Observation data (J2000 epoch)
- Constellation: Cetus
- Right ascension: 01^{h} 26^{m} 00.6106^{s}
- Declination: −01° 20′ 42.471″
- Redshift: 0.018239 ± 0.000020
- Heliocentric radial velocity: 5,468 ± 6 km/s
- Distance: 213.99 ± 15.85 Mly (65.609 ± 4.861 Mpc)
- Group or cluster: Abell 194
- Apparent magnitude (V): 12.3

Characteristics
- Type: E1
- Size: ~146,700 ly (44.98 kpc) (estimated)
- Apparent size (V): 1.9′ × 1.8′

Other designations
- UGC 1009, 3C 40B, Arp 308, CGCG 385-132, MCG +00-04-142, PGC 5324

= NGC 547 =

Galaxy in the constellation Cetus

NGC 547 is an elliptical galaxy and radio galaxy (identified as 3C 40) located in the constellation Cetus. It is located at a distance of about 214 million light years from Earth, which, given its apparent dimensions, means that NGC 547 is about 147,000 light years across. It was discovered by German-British astronomer William Herschel on October 1, 1785. It is a member of the Abell 194 galaxy cluster and is included along with NGC 547 in the Atlas of Peculiar Galaxies.

NGC 547 is a prominent radio galaxy, with two large radio jets of Fanaroff-Riley class I with wide-angle tails. The galaxy is identified as 3C 40B (3C 40A is less prominent and is associated with the nearby galaxy NGC 541), and the source extends for 10 arcminutes in the south–north direction. A small, smooth, dark feature has been observed running across the nucleus in images by the Hubble Space Telescope. Its projected size is 0.3 kpc and its shape suggests it is the near side of a small dust disk.

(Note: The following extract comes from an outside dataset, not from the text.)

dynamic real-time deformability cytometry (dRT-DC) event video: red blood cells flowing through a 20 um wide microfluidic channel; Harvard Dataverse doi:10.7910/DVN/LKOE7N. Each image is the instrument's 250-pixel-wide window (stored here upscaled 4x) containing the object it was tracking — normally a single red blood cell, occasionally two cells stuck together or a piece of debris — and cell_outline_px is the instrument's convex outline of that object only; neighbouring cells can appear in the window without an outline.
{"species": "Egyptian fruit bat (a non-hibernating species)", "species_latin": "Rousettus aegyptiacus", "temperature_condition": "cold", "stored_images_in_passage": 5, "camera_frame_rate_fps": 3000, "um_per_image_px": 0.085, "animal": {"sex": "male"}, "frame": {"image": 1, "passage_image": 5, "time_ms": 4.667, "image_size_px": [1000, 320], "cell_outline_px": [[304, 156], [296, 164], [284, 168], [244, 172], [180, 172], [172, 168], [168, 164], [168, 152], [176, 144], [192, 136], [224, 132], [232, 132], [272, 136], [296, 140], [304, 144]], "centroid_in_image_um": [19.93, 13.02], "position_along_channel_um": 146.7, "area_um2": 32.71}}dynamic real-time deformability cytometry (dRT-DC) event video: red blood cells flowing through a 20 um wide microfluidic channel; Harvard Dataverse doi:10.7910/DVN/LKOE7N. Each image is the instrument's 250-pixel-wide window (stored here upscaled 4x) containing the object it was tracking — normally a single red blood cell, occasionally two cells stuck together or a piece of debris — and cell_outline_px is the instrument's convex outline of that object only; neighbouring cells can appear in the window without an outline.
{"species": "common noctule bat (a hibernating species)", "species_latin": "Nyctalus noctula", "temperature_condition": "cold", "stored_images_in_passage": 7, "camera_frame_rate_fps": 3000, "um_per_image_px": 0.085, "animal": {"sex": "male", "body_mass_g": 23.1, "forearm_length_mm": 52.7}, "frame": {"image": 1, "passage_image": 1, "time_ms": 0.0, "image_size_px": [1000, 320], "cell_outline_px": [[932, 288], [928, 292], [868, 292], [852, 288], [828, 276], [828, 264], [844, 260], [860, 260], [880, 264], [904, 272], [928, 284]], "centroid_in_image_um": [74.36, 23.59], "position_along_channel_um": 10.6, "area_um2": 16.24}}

NGC 547 forms a pair with the equally bright NGC 545, which lies 0.5 arcminutes away. They share a common envelope, however, despite their close position, no tidal features like tails or bridges have been observed. A stellar bridge has been detected between the galaxy pair and NGC 541, which lies 4.5 arcminutes to the southwest (projected distance circa 100 kpc).

Observations of the galaxy by the Chandra X-Ray Observatory revealed a large very luminous X-ray corona around the galaxy. The gas distribution appears symmetric, without evidence of tails, indicating its relatively low velocity, and thus it has been identified as the centre of the cluster, with NGC 541 and NGC 545 moving towards it.